Je nachdem welche Darstellungsart gewählt wird, stellt sich ein Therapieeffekt größer oder kleiner dar. Während das Format der relativen Risikoreduktion Therapieeffekte größer erscheinen lässt, liefert das Format der absoluten Risikoreduktion kleinere Effektwerte, die jedoch realistischer einschätzbar sind. Die unterschiedliche Wahrnehmung des tatsächlichen Risikos in Abhängigkeit des Formats bezeichnet man als „Framing-Effekt“. Dieses Framing kann zur Folge haben, dass eine therapeutische Maßnahme durch den Patienten oder den behandelnden Arzt mehr oder weniger präferiert wird.  

So lag noch vor einigen Jahren in Praxen von Allgemeinmedizinern und Gynäkologen eine von 12 Ärzten verfasste Informationsbroschüre zur Thematik „Hormonersatztherapie und Krebs“ aus.

In den relevanten Passagen dieser Broschüre wurde zum Thema Brustkrebs geschildert, dass es weltweit etwa 60 große Forschungsstudien gebe, deren Ergebnisse nicht eindeutig seien. Eine Zusammenfassung dieser Studien zeige eine möglicherweise minimale Zunahme der Brustkrebshäufigkeit. So entwickeln normalerweise etwa 60 von 1.000 Frauen in ihrem Leben eine Brustkrebserkrankung, während nach einer 10-jährigen Hormontherapie nur etwa 6 Frauen mehr an dem Krebs erkranken. Daraus folgerte man in der Broschüre, dass das Risiko möglicherweise um 6 Promille (6 auf Tausend) an steige. Weiter heißt es, dass der relativ häufige Dickdarmkrebs durch die Hormongabe nicht nur nicht gefördert würde, sondern, dass man sogar erhebliche Schutzfunktionen, bis zu 50 Prozent, nachweisen konnte. Daraus wurde weiter der Schluss gezogen, dass Frauen unter hormoneller Therapie nur halb so häufig einen Dickdarmkrebs entwickeln, als ohne die Therapie.

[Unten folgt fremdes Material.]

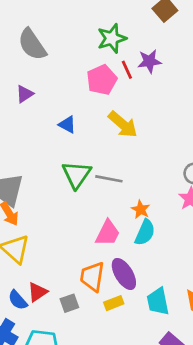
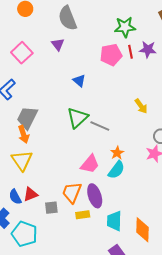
purple triangle: (25, 94) -> (58, 44), moved, turned -48
yellow arrow: (123, 124) -> (141, 106), moved, size x0.7

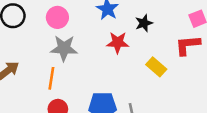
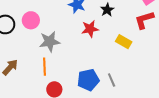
pink circle: (57, 17) -> (31, 20), moved

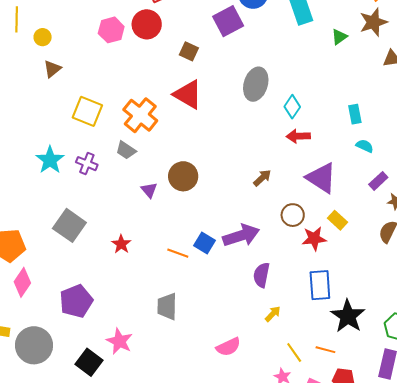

Dieses Beispiel zeigt, wie die Verfasser der Broschüre durch die Verwendung absoluter Risikoangaben bei der Darstellung der Nebenwirkungen der Therapie (Entstehung von Brustkrebs) und relativer Risikoangaben bei der Darstellung des Nutzens der Therapie (Reduktion von Darmkrebs) erstere kleiner und letzteren größer erscheinen lassen.